Strategy I'm playing with, we'll see how good of results I get, is to prompt Opus to analyze and plan but not implement.

E.g. prompt to read a paper, read some source, then write out a terse document meant to be read by machine not human.

Then switch to Sonnet, have it read that document, and do the actual implementation work.

chisleu · 2025-08-06T06:27:03 1754461623

I use opus or gemini 2.5 pro for plan mode and sonnet for act mode in Cline. https://cline.bot

It's my experience that Opus is better at solving architectural challenges where sonnet struggles.

gpm · 2025-08-05T17:18:59 1754414339

I notice that on the "Agentic Coding" benchmark cited in the article Sonnet 4 outperformed Opus 4 (by 0.2%), and under performs Opus 4.1 (by -1.8%).

So this release might change that consensus? If you believe the benchmarks are reflective of reality anyways.

jimbo808 · 2025-08-05T17:22:42 1754414562

> If you believe the benchmarks are reflective of reality anyways.

That's a big "if." But yeah, I can't tell a difference subjectively between Opus and Sonnet, other than maybe a sort of placebo effect. I'm more careful to write quality prompts when using Opus, because I don't want to waste the 5x more expensive tokens.

Aeolun · 2025-08-05T23:53:23 1754438003

My opinion of Opus is that it takes the correct action 19/20 times, where Sonnet takes the correct action 18/20 times.
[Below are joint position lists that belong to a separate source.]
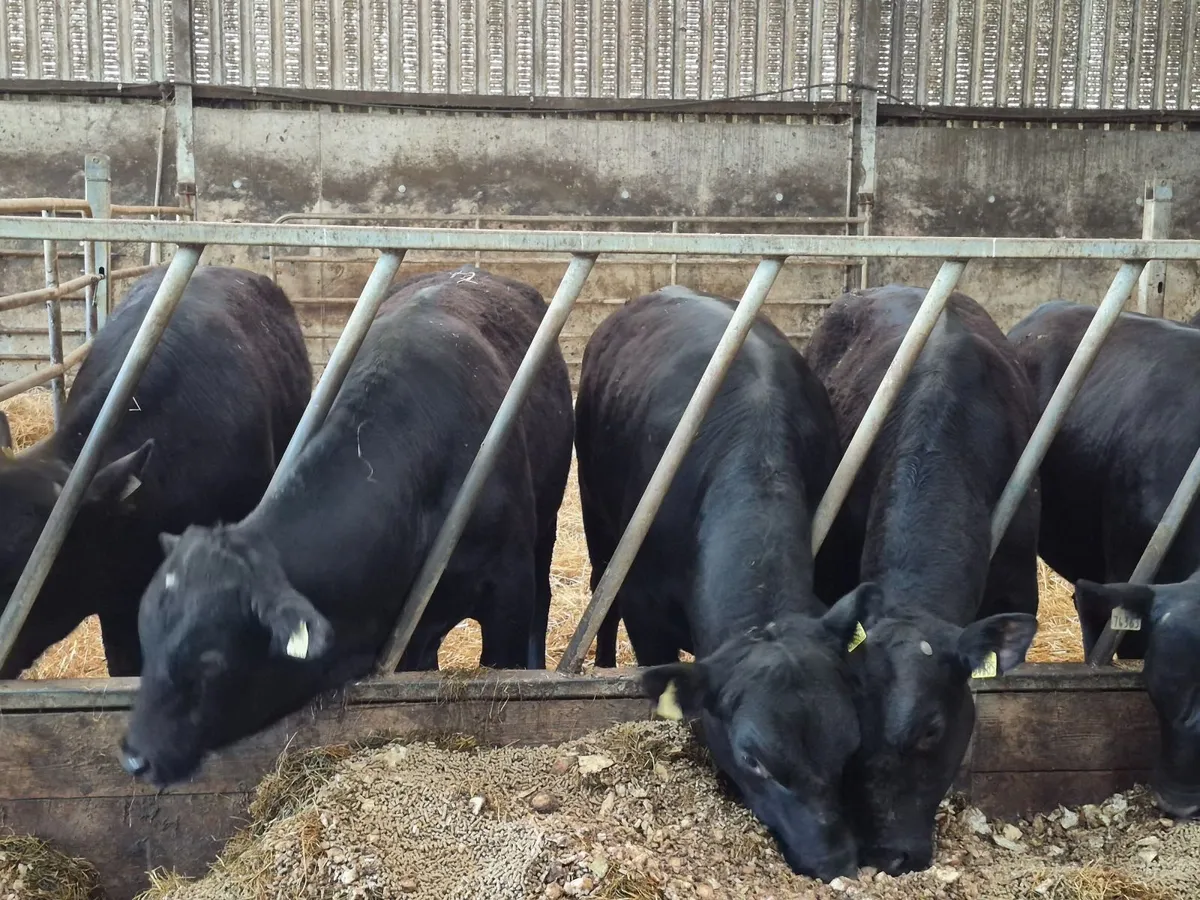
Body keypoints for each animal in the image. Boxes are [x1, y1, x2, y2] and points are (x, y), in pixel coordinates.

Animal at [575, 286, 878, 882]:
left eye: (851, 745)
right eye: (753, 758)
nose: (834, 859)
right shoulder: (645, 610)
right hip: (598, 520)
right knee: (603, 589)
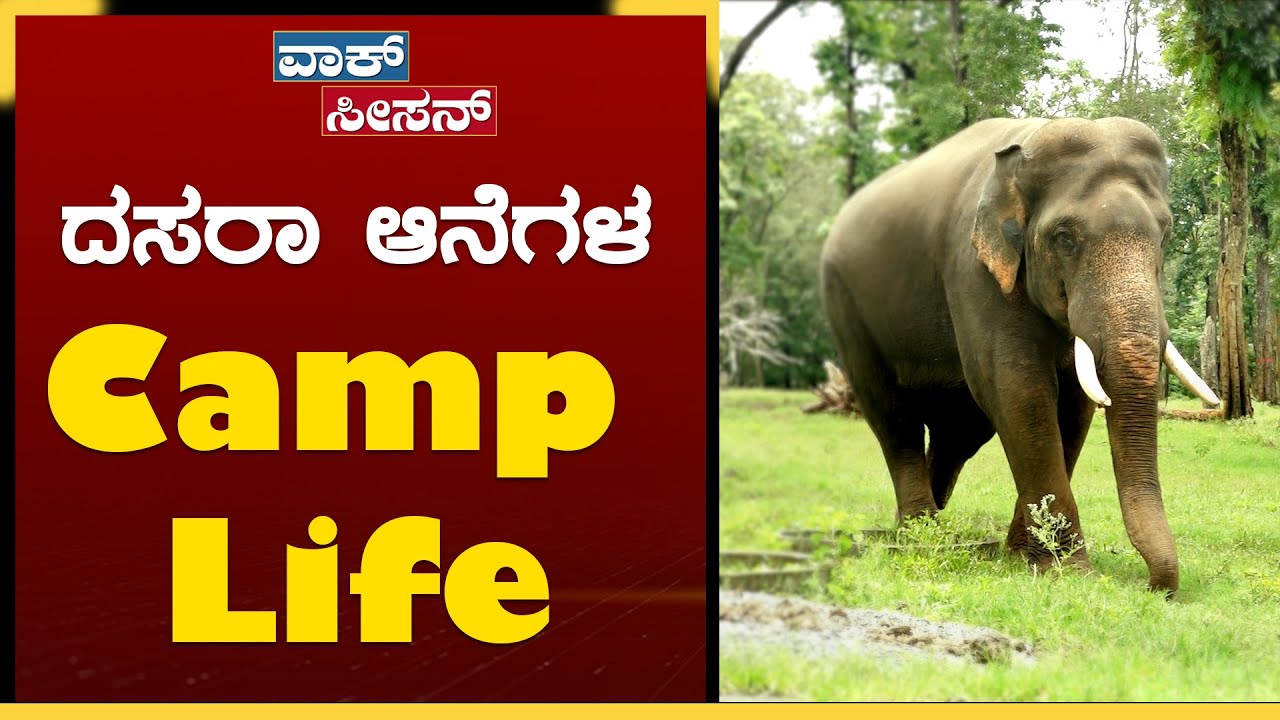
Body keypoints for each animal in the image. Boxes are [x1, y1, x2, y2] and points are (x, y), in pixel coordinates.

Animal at [819, 116, 1219, 594]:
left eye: (1166, 234)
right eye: (1064, 238)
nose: (1154, 588)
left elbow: (1074, 404)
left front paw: (1021, 556)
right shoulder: (973, 269)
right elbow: (1018, 389)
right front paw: (1064, 569)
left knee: (960, 431)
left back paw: (920, 528)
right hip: (847, 308)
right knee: (893, 416)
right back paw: (919, 532)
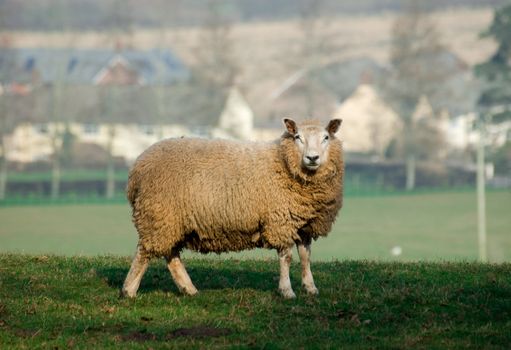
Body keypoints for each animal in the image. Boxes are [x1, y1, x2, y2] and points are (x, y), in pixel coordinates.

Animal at [122, 117, 344, 298]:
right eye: (297, 137)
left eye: (326, 137)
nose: (312, 158)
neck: (284, 163)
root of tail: (138, 167)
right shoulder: (280, 221)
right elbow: (287, 257)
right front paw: (287, 291)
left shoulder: (306, 224)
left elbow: (306, 257)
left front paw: (310, 288)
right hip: (158, 213)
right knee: (144, 252)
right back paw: (129, 290)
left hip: (170, 220)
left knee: (171, 254)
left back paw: (188, 289)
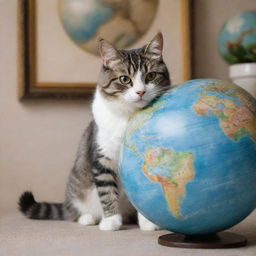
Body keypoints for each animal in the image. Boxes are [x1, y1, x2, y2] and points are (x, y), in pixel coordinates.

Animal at [19, 31, 172, 230]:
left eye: (151, 76)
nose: (140, 92)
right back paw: (88, 218)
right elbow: (107, 192)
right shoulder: (101, 157)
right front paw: (111, 221)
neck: (128, 116)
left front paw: (148, 222)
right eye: (124, 79)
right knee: (73, 212)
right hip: (77, 189)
It’s not strictly necessary to use Opus, but if you have the subscription already it’s just a pure win.

sky2224 · 2025-08-05T22:55:00 1754434500

I've found with limited context provided in your prompt, opus is just awful compared to even gpt-4.1, but once I give it even just a little bit more of an explanation, it jumps leagues ahead.

brenoRibeiro706 · 2025-08-05T17:10:29 1754413829

I feel the same way. I usually use Opus to help with coding and documentation, and I use Sonnet for emails and so on.

tkz1312 · 2025-08-06T09:02:11 1754470931

100% opus all the time. Sonnet seems to get confused much faster and need more hand holding in my experience.

rtfeldman · 2025-08-05T16:52:47 1754412767

Yes, Opus is very noticeably better at programming in both Rust and Zig in my experience. I wish it were cheaper!

j45 · 2025-08-06T14:15:26 1754489726

Opus is superior to understand the big picture and the direction.

Sonnet is great at banging it out.

seunosewa · 2025-08-05T17:05:50 1754413550

It's ridiculously overpriced in the API. Just like o3 used to be.

taormina · 2025-08-05T17:42:15 1754415735

Just more ancedata, but I entirely agree. I can't say that I am happy with Sonnet's output at any point, really, but it still occasionally works, whereas Opus has been a dumpster fire every single time.

ssss11 · 2025-08-05T21:28:20 1754429300

That’s very strange. Sonnet is hot garbage and Opus is a miracle, for me. I also don’t see anyone praising sonnet anywhere.